◆ Exercise ◆
Since only the written part is wanted, repeat the records exactly and omit the pictures.

Top of Records shown

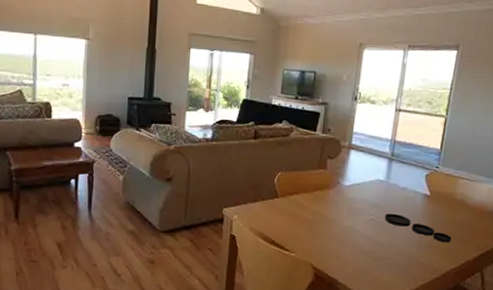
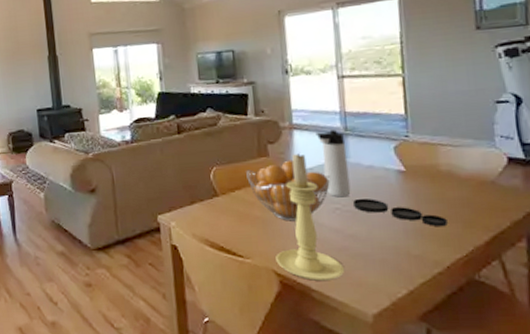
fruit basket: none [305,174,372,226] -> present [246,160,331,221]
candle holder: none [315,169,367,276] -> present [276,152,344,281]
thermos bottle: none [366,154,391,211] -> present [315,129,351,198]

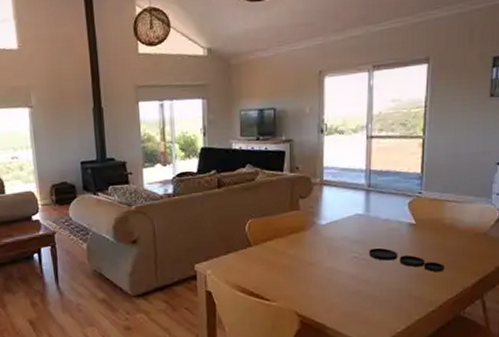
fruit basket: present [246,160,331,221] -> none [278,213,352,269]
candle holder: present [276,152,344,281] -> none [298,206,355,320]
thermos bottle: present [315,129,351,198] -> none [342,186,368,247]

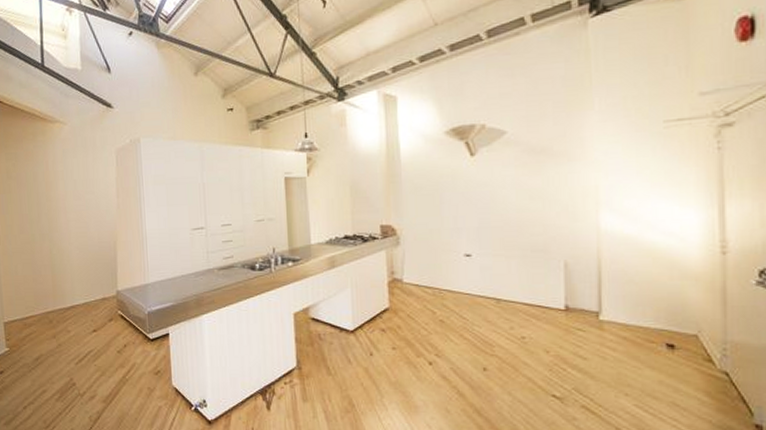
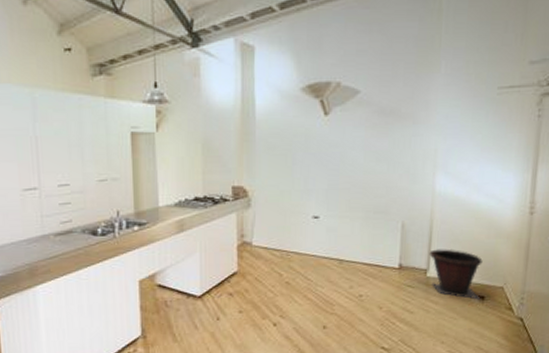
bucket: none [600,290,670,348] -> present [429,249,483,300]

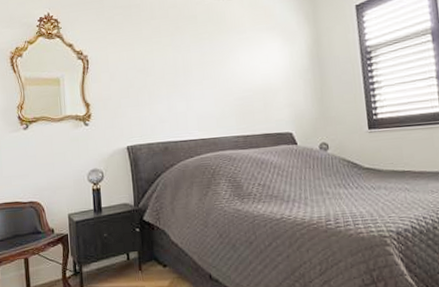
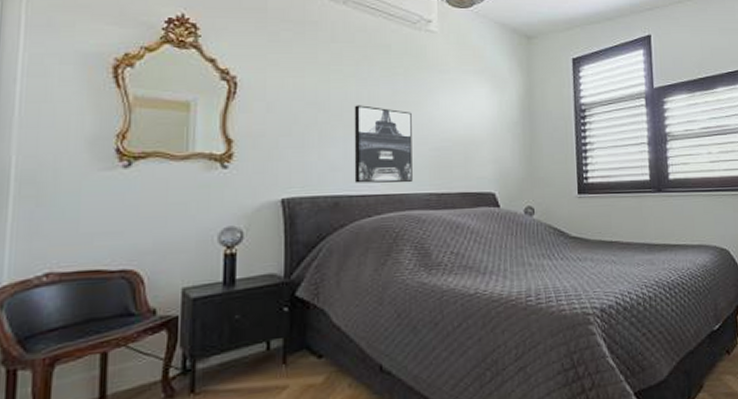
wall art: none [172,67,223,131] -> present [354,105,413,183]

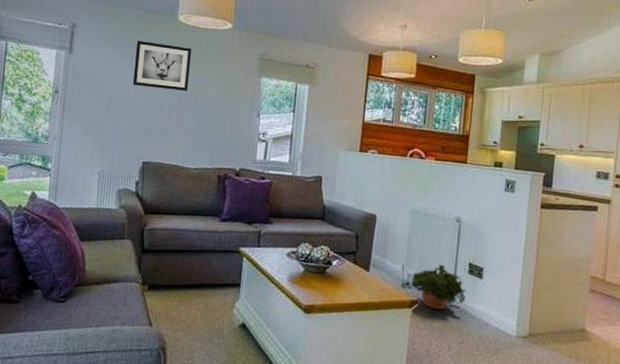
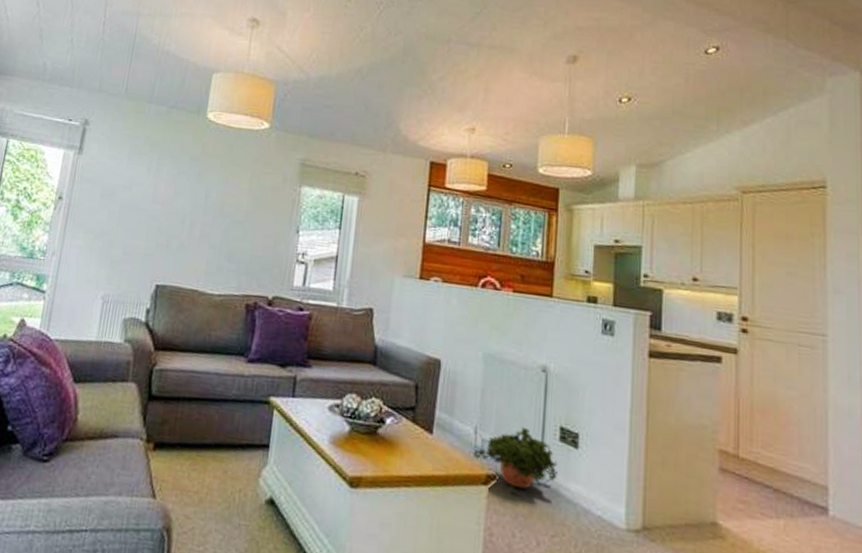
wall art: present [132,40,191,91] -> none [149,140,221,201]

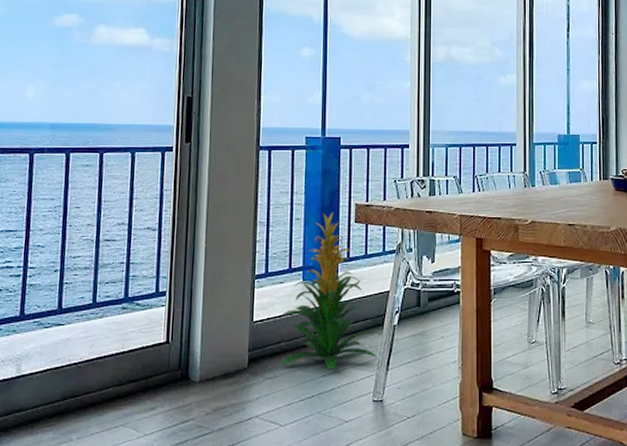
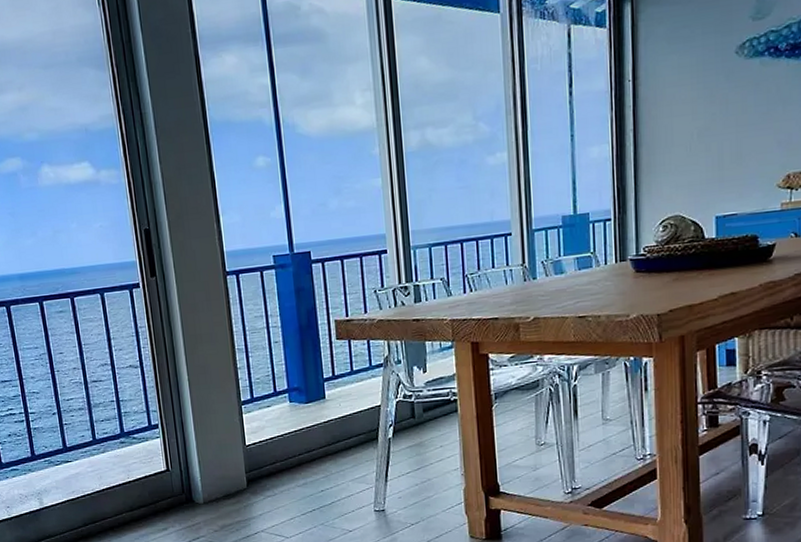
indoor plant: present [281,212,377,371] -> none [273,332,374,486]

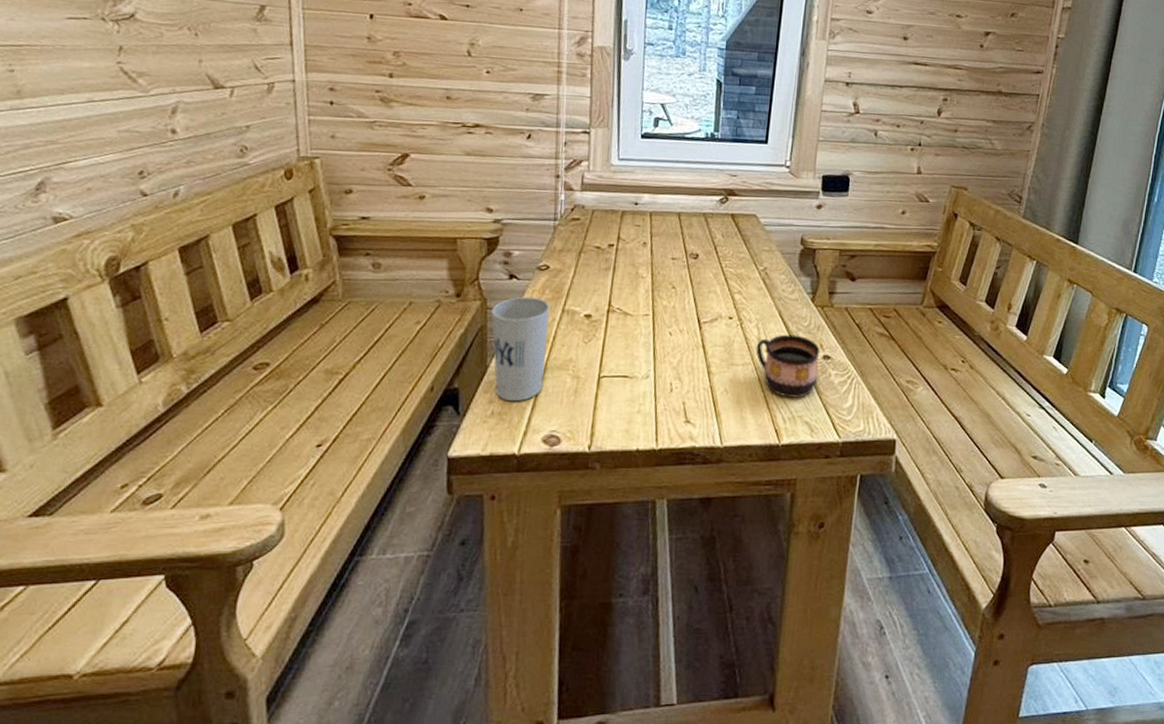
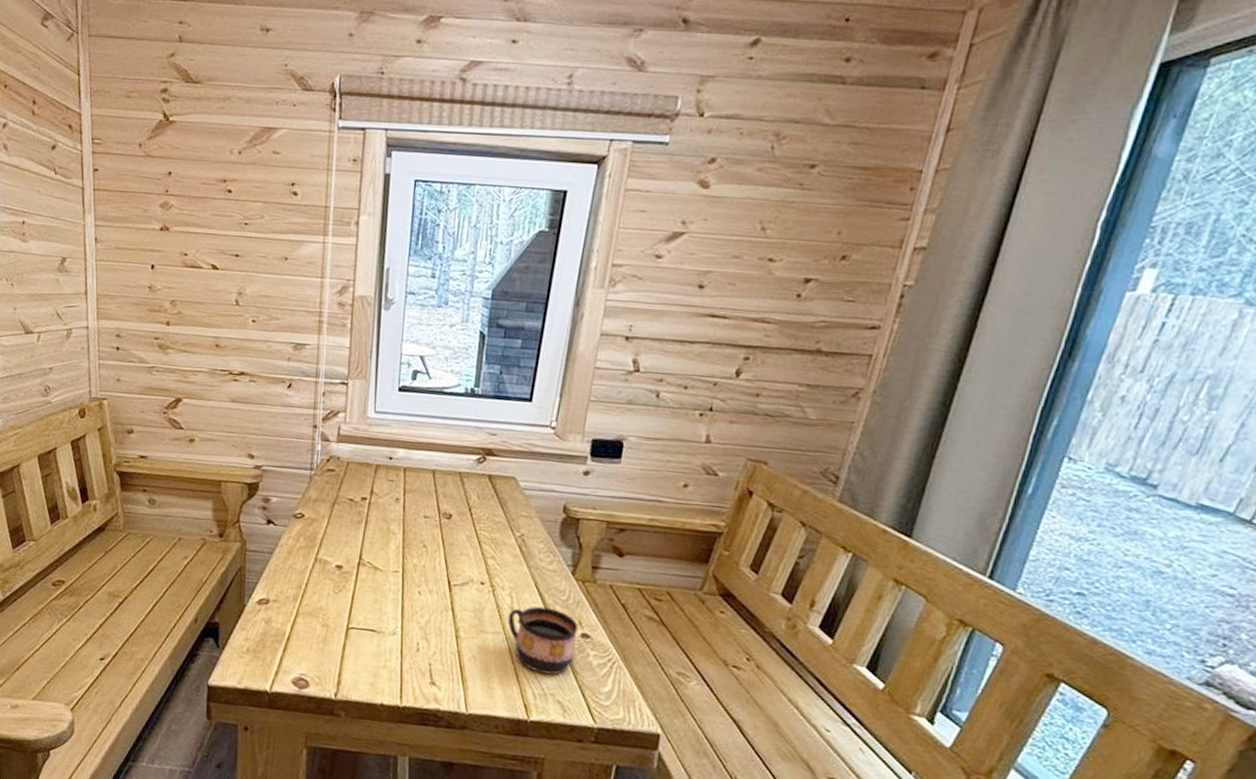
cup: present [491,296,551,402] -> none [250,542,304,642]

Bottom of Records shown

◆ Finished task ◆
fruit basket: none [305,174,372,226] -> present [246,160,331,221]
candle holder: none [315,169,367,276] -> present [276,152,344,281]
thermos bottle: none [366,154,391,211] -> present [315,129,351,198]

fruit basket: present [246,160,331,221] -> none [278,213,352,269]
candle holder: present [276,152,344,281] -> none [298,206,355,320]
thermos bottle: present [315,129,351,198] -> none [342,186,368,247]

bucket: none [600,290,670,348] -> present [429,249,483,300]

wall art: none [172,67,223,131] -> present [354,105,413,183]

wall art: present [132,40,191,91] -> none [149,140,221,201]

indoor plant: present [281,212,377,371] -> none [273,332,374,486]

cup: present [491,296,551,402] -> none [250,542,304,642]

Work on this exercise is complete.